Stephens Lake Park is a park located in Columbia, Missouri.  Dating back to the early 19th century, the park contains structures that were built using slave labor.

Today it serves as an arboretum with a lake, and a park spanning 116 acres. It is often used as a live music venue..

History 
In 1818, a man by the name David Gordon built a cabin on the area that would become the park. In 1823, The David Gordon House and Collins Log Cabin were built using slave labor. After construction of the manor was complete, the Gordons turned their cabin into slave quarters .

The area was owned by the Gordon family for over a century.

According to a news article from KRCG, someone purposely set David Gordon House on fire on November 9, 1998.

The park was reopened in 2001. 

An amphitheatre in the park was opened on June 26, 2010.

Discovery Garden 

The park contains a garden called Darwin and Axie Hindman Discovery Garden, it was built to honor Darwin Hindman and Axie Hindman.

Wildlife 
Enchenopa binotata have been found at the park.

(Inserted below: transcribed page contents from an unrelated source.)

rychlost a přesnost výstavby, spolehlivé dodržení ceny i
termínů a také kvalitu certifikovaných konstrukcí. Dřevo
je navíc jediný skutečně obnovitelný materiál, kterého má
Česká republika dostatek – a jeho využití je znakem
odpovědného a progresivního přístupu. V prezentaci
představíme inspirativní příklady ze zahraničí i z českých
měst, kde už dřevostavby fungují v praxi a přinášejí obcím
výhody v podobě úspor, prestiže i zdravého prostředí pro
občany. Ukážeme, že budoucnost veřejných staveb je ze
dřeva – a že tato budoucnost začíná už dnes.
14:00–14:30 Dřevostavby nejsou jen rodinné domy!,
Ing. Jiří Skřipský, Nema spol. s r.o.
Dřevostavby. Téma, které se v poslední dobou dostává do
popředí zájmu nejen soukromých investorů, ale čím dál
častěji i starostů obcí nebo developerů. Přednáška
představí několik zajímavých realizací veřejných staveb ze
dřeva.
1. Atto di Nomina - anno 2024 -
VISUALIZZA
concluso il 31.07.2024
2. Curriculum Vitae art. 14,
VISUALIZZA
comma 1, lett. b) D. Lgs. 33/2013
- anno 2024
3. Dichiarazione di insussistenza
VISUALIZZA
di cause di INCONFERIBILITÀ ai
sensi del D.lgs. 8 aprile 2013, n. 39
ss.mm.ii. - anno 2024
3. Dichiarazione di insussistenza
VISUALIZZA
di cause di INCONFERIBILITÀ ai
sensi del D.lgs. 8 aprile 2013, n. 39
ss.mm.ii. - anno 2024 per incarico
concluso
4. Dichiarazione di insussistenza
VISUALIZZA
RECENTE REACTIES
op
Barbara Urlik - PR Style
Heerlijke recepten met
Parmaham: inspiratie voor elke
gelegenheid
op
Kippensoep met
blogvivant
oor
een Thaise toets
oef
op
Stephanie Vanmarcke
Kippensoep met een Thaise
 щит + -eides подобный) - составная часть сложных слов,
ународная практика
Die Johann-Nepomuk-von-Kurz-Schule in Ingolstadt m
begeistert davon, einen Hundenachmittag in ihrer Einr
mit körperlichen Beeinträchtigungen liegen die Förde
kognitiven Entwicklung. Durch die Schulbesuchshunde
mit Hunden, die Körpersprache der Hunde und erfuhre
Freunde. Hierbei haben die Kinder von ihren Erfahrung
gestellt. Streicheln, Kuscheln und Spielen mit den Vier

According to the Missouri Department of Conservation; Stephens lake contains species like Black Bass, Catfish, and Bluegill.

Stephens College purchase 
In 1926, the area was bought by Stephens College. 

The city of Columbia later purchased the park.

Concerts 
The Roots N Blues Festival is held annually in the park.

According to Concert archives, 8 concerts have taken place at the park.

Musicians like Dale Watson and Alejandro Escovedo performed concerts at the park in 2013.

Amos Lee and Rosanne Cash performed a concert in 2014.